The authors declare no conflict of interest.

Figures

Figure 1
Figure 1
A simplified representation of caste developmental pathway in Reticulitermes flavipes [18,27]. Larvae differentiate into non-reproductive (worker and soldier) or reproductive (nymphs, primary queens and kings) castes. Workers can further differentiate into soldiers. These two points of caste differentiation or ‘switches’ sensu [28] are shown by open circles.
Figure 2
Figure 2
A graphical workflow depicting the major steps that we undertook in data processing. Oval shapes represent input/output, and the rectangular shapes represent the tools/processing steps. To begin, we accessed the nine NCBI-SRA library files (FASTQ format) and the corresponding reference assembly (FASTA format).
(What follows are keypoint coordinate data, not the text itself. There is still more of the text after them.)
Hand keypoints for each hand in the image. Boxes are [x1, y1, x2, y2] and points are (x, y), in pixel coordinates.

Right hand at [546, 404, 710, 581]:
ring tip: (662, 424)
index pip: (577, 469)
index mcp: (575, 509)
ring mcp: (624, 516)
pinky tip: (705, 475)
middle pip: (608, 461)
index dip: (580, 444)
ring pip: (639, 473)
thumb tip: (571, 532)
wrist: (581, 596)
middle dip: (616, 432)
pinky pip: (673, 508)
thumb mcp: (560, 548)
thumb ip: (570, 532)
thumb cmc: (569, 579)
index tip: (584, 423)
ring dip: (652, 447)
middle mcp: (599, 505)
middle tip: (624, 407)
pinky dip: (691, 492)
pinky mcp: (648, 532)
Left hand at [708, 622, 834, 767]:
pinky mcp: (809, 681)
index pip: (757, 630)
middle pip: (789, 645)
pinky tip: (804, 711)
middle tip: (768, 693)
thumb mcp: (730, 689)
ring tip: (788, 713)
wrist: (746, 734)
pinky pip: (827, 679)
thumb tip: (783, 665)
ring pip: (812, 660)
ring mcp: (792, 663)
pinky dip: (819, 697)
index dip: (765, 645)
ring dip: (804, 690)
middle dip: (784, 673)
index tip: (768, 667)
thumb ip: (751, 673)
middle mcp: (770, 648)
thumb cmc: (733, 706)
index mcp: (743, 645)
From there, we used these data files in combination to generate the four principal analyses shown at the bottom of the flow chart.
Figure 3
Figure 3
Read depth of high-quality (depth > 10) SNVs extracted from variant call files for three termite castes (worker, soldier, nymph) sampled from three populations (Raleigh, Boston, Toronto). The overall profiles of read depth coverage are similar between libraries, suggesting consistently high qualities.
Figure 4
Figure 4
Counts of SNVs by caste and population. Termite castes are relatively uniform in SNV diversity. A pair-wise post-hoc analysis indicated that workers, soldiers and nymphs all harbour nearly identical levels of diversity in their transcribed sequences (Pairwise post-hoc Dunn Test, p > 0.4 in all cases). Among populations, however, termites collected from Raleigh were more variable than were those collected from Boston (Dunn tests; p = 0.0109), with the Toronto population being intermediate (Dunn test; p > 0.08 in both cases). Error bars are 95% CI. Different letters above boxes indicate a significant difference. Note that for the Toronto termite population, the three caste libraries used had a very similar SNV counts, and the estimate of variance is miniscule.
Figure 5
Figure 5
Heatmap of SBS-96 mutation counts for each of the nine samples. All 96 possible mutations are plotted (format available at https://cancer.sanger.ac.uk/cosmic/signatures/SBS, (accessed on 1 November 2021). Most plots show similar biases in mutation types and counts—for example, an excess of transitions across all samples. An SBS-96 plot with purine as a lead base is very similar qualitatively (not shown), consistent with similar mutational mechanisms across populations and castes. There are nonetheless slight differences in the actual numbers of SBSs between caste and population. Additionally, the scale for the Boston population has a smaller range than for Toronto and Raleigh, which is consistent with fewer variants found there (Figure 4B).
Figure 6
Figure 6
The dN/dS ratios of whole transcriptome and a subset of n = 230 caste-specific transcripts are grouped by caste or population. For each graph, mean and standard deviation are displayed as a black circle and grey line, respectively. We observed no transcriptome-wide differences in mean dN/dS between castes (shown in (A)). However, when caste-specific transcripts were tested separately (B), we found dN/dS of soldier-expressed genes to be significantly higher than dN/dS for genes uniquely expressed in nymphs (mean difference = 2.45, Tukey’s post hoc test p = 0.001) or workers (mean difference = 2.599, p = 0.01). We found no difference between populations in mean dN/dS at the whole-transcriptome (C) or caste-specific transcriptome (D) level.